Chinese FDI and offshoring in Mexico are generating regional debate. Although the country attracted record investment in 2025, doubts remain in the United States and Canada about the impact on the automotive sector and compliance with USMCA rules.
Mexico’s current stance on Chinese investment remains neutral, and the government is focused on maximizing FDI attraction as part of the offshoring phenomenon.
However, the Canadian government noted in a report that Mexico remains committed to expanding trilateral collaboration on issues related to other countries’ non-trade policies and practices, as agreed at the fourth meeting of the USMCA’s Foreign Trade Committee (FTC).
Offshoring occurs when a company moves part of its production or services to another country to reduce costs. The process involves moving factories, jobs, or service centers. It also responds to business strategies focused on global competitiveness.
Chinese FDI and offshoring
In 2024, cumulative Chinese FDI inflows into Mexico between 2006 and 2024 totaled $2.792 billion. This figure is equivalent to just 0.5% of the total foreign productive investment in the Mexican economy.
In December 2023, the US Treasury Department and the Mexican Ministry of Finance signed a Memorandum of Understanding. The agreement seeks to create a working group to exchange information on investment assessment and national security.
Automotive industry
Chinese electric vehicle manufacturers, such as BYD, MG Motor, and Chery, have shown interest in setting up production plants in Mexico. However, these intentions have not yet materialized into actual investment projects.

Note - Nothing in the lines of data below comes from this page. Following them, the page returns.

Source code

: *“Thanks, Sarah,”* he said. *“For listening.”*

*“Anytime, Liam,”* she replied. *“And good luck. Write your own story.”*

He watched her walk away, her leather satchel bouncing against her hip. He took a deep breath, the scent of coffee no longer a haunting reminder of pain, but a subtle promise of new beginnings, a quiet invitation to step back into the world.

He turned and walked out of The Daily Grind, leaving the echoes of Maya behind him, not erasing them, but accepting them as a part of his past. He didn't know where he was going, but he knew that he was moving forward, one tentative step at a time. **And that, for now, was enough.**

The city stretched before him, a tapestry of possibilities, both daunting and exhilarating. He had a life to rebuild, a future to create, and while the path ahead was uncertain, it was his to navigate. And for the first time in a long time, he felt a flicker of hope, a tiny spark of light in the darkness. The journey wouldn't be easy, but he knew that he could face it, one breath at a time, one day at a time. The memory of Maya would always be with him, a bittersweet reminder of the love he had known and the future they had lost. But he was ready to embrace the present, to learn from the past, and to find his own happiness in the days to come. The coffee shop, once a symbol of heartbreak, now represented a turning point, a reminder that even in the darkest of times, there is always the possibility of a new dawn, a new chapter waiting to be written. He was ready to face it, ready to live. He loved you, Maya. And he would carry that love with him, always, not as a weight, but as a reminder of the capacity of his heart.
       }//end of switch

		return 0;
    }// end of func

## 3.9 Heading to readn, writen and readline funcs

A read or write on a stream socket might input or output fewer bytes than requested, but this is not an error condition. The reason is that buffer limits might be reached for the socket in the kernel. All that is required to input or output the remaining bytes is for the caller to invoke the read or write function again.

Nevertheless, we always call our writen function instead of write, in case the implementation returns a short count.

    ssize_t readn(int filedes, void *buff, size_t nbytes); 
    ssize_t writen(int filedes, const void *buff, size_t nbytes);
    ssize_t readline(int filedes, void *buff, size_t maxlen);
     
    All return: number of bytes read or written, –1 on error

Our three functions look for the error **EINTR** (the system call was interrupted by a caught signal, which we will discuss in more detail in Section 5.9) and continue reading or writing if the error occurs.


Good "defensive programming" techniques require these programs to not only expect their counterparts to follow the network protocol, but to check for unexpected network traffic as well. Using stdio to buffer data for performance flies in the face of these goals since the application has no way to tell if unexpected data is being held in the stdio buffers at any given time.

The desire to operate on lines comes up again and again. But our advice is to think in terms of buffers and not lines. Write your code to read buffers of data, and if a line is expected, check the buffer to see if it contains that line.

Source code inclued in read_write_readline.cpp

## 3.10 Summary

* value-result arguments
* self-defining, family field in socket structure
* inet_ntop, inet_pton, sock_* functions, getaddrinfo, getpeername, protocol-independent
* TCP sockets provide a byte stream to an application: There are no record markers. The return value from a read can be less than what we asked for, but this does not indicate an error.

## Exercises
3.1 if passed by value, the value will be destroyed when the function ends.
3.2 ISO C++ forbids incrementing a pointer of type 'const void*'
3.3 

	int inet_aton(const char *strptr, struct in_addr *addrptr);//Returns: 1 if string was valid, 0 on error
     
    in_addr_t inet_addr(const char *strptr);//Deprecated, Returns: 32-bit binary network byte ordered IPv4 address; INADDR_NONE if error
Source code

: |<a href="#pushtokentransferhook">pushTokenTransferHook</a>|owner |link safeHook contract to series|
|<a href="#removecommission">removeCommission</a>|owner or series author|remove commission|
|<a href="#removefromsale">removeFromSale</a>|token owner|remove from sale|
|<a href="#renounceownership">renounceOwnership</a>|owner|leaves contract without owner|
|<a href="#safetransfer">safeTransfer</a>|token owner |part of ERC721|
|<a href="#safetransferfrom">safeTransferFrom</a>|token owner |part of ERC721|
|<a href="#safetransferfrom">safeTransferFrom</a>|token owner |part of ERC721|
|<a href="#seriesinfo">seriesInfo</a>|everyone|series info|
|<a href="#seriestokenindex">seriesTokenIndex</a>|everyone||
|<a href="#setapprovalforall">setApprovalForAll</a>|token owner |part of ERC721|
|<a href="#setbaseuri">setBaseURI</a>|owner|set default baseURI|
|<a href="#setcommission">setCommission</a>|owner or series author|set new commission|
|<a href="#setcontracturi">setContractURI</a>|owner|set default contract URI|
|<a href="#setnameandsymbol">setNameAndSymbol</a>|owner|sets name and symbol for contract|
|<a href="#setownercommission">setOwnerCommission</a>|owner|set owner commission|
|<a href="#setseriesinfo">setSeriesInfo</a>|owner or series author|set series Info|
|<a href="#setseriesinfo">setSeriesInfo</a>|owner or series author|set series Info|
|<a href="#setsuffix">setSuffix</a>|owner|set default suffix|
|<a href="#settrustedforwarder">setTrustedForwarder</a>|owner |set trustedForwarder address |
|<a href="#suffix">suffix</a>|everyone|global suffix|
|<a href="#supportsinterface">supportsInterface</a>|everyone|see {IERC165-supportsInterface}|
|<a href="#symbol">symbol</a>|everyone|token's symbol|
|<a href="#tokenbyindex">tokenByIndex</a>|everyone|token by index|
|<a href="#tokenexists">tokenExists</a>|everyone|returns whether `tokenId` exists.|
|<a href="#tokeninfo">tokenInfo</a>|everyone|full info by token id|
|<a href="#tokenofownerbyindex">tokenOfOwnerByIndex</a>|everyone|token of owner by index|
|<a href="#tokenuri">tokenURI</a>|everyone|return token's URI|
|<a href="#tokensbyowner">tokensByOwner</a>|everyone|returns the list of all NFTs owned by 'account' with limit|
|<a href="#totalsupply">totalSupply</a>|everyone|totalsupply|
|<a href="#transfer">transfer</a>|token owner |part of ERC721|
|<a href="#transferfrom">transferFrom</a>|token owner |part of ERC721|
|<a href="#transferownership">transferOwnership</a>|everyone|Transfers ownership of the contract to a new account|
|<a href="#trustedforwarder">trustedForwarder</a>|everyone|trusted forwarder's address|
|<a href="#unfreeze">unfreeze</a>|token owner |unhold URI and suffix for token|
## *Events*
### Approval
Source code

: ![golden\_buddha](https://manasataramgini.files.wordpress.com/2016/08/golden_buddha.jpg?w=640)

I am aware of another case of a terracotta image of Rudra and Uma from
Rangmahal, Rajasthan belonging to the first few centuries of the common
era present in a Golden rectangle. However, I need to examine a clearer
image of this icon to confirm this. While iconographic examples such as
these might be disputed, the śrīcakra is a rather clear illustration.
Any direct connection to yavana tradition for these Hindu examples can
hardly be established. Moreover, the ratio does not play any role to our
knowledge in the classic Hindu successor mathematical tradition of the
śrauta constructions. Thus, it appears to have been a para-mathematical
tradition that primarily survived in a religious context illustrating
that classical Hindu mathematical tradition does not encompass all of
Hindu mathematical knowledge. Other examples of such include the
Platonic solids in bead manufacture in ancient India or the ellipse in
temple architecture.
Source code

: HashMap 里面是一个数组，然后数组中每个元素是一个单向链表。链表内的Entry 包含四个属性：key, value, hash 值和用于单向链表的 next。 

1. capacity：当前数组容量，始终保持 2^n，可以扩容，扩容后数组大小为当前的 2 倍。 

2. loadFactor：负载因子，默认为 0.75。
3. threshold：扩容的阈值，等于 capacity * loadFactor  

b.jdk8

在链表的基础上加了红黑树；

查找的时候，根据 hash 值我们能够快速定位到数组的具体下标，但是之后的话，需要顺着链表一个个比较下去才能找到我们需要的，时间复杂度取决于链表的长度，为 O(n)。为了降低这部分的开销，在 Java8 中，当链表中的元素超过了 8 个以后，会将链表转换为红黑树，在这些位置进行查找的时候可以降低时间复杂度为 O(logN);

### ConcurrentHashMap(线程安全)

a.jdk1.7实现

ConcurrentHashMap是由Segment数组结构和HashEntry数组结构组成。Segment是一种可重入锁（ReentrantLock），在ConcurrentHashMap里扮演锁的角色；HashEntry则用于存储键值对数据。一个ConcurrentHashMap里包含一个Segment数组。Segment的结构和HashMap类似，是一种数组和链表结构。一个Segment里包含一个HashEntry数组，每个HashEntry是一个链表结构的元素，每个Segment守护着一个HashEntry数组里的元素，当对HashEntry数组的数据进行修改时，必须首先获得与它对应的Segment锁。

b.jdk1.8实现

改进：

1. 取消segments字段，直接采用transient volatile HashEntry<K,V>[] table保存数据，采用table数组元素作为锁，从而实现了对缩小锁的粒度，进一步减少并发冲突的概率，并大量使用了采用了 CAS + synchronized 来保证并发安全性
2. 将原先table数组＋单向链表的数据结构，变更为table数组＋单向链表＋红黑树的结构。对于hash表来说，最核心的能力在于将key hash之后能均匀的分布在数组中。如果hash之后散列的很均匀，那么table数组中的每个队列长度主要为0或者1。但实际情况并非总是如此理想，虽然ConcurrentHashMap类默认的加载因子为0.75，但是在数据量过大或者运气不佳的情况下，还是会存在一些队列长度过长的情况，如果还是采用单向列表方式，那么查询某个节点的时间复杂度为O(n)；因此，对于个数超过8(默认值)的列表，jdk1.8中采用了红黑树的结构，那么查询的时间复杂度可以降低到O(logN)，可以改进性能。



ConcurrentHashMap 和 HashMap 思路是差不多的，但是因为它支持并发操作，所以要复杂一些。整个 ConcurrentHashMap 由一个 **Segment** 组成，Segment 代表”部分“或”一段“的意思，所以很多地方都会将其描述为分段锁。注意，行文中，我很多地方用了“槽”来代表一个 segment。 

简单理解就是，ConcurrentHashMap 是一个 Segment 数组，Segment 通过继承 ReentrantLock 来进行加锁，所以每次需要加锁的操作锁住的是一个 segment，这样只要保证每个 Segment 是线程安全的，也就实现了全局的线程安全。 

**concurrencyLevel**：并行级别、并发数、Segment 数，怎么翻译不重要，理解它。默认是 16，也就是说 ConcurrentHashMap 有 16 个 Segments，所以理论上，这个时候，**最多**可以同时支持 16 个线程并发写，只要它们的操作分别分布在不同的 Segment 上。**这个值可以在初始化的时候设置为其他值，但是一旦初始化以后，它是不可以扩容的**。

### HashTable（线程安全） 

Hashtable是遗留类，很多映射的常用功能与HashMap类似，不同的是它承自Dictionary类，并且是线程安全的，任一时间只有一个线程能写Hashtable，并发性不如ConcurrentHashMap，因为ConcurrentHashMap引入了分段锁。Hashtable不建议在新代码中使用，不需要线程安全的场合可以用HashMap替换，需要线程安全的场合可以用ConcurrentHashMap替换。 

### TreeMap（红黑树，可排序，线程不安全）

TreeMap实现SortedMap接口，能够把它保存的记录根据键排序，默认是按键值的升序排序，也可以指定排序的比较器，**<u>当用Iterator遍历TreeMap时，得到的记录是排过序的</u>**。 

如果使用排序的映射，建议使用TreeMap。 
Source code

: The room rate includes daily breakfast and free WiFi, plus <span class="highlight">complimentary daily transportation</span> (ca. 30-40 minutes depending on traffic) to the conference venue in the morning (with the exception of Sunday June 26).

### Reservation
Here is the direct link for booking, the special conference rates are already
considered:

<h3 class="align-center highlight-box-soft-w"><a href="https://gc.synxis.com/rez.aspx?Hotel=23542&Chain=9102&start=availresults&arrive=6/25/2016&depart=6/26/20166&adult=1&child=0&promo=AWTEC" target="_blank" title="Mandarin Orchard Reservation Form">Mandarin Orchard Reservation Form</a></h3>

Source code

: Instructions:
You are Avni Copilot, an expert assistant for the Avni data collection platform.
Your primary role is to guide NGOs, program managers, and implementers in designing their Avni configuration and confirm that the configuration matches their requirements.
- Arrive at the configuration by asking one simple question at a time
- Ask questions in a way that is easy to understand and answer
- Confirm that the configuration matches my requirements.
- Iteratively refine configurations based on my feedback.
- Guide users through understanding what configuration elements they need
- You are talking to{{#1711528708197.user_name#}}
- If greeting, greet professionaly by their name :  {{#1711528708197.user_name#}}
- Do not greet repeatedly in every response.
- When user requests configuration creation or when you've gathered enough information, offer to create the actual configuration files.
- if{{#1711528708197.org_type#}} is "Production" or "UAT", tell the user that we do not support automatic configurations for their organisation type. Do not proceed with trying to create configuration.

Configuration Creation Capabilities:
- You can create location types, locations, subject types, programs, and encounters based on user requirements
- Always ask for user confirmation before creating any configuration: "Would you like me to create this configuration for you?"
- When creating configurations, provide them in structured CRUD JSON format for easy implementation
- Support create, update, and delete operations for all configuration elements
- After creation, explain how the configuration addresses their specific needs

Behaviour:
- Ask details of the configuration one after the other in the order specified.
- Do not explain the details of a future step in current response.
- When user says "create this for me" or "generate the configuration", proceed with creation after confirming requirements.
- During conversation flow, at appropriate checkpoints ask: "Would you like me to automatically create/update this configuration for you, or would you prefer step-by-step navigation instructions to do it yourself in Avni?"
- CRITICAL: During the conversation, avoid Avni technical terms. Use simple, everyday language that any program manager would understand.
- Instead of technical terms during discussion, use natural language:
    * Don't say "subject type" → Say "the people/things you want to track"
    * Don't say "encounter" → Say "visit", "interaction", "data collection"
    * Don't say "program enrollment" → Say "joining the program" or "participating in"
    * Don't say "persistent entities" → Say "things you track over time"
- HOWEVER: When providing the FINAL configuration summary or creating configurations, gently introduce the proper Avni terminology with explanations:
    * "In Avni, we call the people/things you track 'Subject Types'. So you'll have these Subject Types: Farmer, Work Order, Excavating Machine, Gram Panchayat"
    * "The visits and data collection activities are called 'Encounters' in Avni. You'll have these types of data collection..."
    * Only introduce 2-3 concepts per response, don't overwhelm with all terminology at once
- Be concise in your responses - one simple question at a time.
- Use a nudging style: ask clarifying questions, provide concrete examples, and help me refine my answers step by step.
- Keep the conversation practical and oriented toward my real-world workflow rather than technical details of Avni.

Stakeholders in Canada and the United States have expressed concern about Chinese investment in Mexico. The focus is on the automotive sector and the risk that Chinese companies will seek to circumvent USMCA tariffs by producing or transshipping from Mexican territory.
Mexico attracted a record $34.265 billion in FDI during the first half of 2025. This was a year-on-year increase of 10.2%, consolidating the country as a relevant destination for foreign capital.
For more than three decades, North America has benefited from free trade under NAFTA and now USMCA. Integration into strategic value chains, such as automotive and agri-food, has strengthened the regional economy.
Although Canada and Mexico maintain an important bilateral relationship, their commercial hub remains the United States. In 2024, more than 80% of Mexican exports and more than 75% of Canadian exports were destined for the U.S. market.